ATHENS (Reuters) - Slapping a woman on live television has tarnished the image of Greece’s far-right Golden Dawn party, and its spokesman’s attack may cost the anti-immigrant movement votes as well.
“You saw right in front of you the full brutality and ugly behavior of a young neo-Nazi man beating up a defenseless woman,” political analyst Theodore Couloumbis said after Thursday’s live TV shocker. “It’s a simple as that.”
Golden Dawn spokesman Ilias Kasidiaris provided the most dramatic image of the campaign so far for Greece’s critical June 17 election during a live television debate when he hurled a glass of water at one female politician and surged from his seat to slap another in the face.
“My first reaction is that it will hurt their chances, especially with women,” Couloumbis said.
Golden Dawn came from nowhere to win 7 percent in a May election and entered parliament for the first time on a wave of hostility towards illegal immigrants in austerity-ridden Greece.
With the new vote looming, the last polls produced before a pre-election blackout showed support had dropped but still remained comfortably above the 3 percent threshold needed to enter parliament.
An arrest order was issued for Kasidiaris but he remains at large and could still run in the election if he is not apprehended and convicted before a 48-hour deadline expires at midnight on Friday.
Under Greek law, suspects arrested within 48 hours, face immediate trial. If they are not, they face a regular court date that does not prevent running for office.
The daily Ethnos newspaper ran with the headline “Black Dawn”, while daily Ta Nea wrote “No to Violence.”
“With his punch, the Golden Dawn deputy ripped off the mask of this neo-Nazi organization. Greeks can no longer claim ignorance - these people have shown their true colours,” it wrote in a front-page editorial.
Golden Dawn caused a major upset in the May election, winning unprecedented support by building an image as the protector of vulnerable Greeks, including the elderly, who have suffered heavily in the savage economic downturn.

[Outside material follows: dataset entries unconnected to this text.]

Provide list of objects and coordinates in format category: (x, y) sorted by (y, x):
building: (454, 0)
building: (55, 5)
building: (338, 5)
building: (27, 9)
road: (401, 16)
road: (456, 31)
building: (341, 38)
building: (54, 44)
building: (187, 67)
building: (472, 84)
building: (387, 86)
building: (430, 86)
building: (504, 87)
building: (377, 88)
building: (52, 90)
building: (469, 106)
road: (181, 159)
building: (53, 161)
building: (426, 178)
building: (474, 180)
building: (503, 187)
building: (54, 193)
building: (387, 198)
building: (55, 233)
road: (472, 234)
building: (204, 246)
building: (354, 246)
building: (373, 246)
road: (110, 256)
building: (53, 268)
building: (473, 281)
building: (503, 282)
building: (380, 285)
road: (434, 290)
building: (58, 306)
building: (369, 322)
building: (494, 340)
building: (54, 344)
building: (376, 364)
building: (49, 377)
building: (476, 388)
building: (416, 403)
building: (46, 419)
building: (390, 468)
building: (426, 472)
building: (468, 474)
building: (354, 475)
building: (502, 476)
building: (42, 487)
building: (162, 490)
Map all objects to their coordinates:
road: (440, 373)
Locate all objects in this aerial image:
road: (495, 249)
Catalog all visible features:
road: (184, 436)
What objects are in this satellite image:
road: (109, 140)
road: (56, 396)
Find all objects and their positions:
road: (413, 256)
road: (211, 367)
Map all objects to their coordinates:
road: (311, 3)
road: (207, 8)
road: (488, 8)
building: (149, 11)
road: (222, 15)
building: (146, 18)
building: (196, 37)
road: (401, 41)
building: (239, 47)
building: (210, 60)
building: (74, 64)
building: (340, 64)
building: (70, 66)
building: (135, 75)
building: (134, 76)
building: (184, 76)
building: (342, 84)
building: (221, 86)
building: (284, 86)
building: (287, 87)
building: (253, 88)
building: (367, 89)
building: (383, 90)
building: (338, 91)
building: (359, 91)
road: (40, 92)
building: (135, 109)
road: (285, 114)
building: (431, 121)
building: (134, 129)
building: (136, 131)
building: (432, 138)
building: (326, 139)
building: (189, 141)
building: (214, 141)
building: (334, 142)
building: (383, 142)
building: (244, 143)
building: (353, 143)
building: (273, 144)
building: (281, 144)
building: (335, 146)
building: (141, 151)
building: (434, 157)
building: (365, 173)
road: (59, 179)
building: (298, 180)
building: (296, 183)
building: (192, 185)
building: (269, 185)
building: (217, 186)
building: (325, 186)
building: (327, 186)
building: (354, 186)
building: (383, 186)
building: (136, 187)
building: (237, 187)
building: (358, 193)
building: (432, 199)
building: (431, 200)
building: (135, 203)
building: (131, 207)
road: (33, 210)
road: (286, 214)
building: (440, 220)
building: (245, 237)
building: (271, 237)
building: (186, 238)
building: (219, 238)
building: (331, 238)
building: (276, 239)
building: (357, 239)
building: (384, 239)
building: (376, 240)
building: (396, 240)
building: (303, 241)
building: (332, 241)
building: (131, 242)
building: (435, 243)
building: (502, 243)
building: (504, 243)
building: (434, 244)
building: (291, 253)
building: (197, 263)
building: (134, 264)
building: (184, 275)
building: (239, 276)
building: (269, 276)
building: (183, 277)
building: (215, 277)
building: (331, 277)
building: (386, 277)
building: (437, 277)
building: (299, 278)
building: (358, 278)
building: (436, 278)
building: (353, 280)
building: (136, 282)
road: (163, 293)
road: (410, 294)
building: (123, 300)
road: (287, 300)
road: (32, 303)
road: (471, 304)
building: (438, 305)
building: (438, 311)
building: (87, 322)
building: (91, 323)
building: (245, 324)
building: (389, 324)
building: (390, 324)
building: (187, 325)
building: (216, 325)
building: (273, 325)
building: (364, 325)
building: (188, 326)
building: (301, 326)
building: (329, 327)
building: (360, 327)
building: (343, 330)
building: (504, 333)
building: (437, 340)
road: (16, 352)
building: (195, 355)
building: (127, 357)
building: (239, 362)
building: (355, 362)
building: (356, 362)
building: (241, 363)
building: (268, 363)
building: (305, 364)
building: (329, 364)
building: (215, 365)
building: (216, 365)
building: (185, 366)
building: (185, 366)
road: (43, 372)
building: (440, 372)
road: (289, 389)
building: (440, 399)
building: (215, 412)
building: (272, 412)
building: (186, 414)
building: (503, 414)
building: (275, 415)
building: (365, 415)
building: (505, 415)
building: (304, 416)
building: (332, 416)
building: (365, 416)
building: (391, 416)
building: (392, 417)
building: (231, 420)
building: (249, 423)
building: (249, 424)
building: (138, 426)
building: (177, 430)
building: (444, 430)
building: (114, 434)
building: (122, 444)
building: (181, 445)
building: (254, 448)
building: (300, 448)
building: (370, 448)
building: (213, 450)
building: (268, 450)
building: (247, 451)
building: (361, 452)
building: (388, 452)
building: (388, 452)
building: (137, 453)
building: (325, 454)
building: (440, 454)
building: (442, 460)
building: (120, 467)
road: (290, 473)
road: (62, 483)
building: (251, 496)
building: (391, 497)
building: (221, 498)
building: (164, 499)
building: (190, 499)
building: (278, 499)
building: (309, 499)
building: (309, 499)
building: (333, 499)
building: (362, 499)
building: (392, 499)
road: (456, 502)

In a country that resisted Nazi occupation in World War II, it has been at pains to reject the label of a neo Nazi party but it uses an ancient Greek symbol resembling the swastika as its logo and books on Aryan supremacy line shelves at its offices.
Kasidiaris, who was elected to parliament in May despite a previous assault charge which he denies, faces a maximum sentence of 10 years in jail if convicted. He dismissed the incident on Friday, saying he had been provoked.
“She (Communist party member Liana Kanelli) raised her hand and hit me first and since I respect my honor and my name, I had to defend myself. The police ought to arrest her,” he told Star TV by phone from an undisclosed location, according to a recording broadcast by the channel.
He is already due to stand trial on June 11 on separate charges - which he denies - of helping assailants attack a university professor in 2007.
Women’s groups decried the attack as sexism against female politicians and journalist unions asked the National Council for Radio and Television to ban Golden Dawn members from news shows despite legal requirements that all parties in parliament are given equal air time.
The Council said the election law must be upheld but Golden Dawn said it was pulling out of TV shows on its own anyway.
Its members appeared undaunted by the incident that may cost them their place in parliament and gathered at several rallies near Athens late on Thursday, making anti-immigrant speeches and chanting, with fists raised: “Blood, Honor, Golden Dawn!”
Leftist groups are organizing demonstrations across the country, including central Athens late on Friday, to protest against the extreme-right group.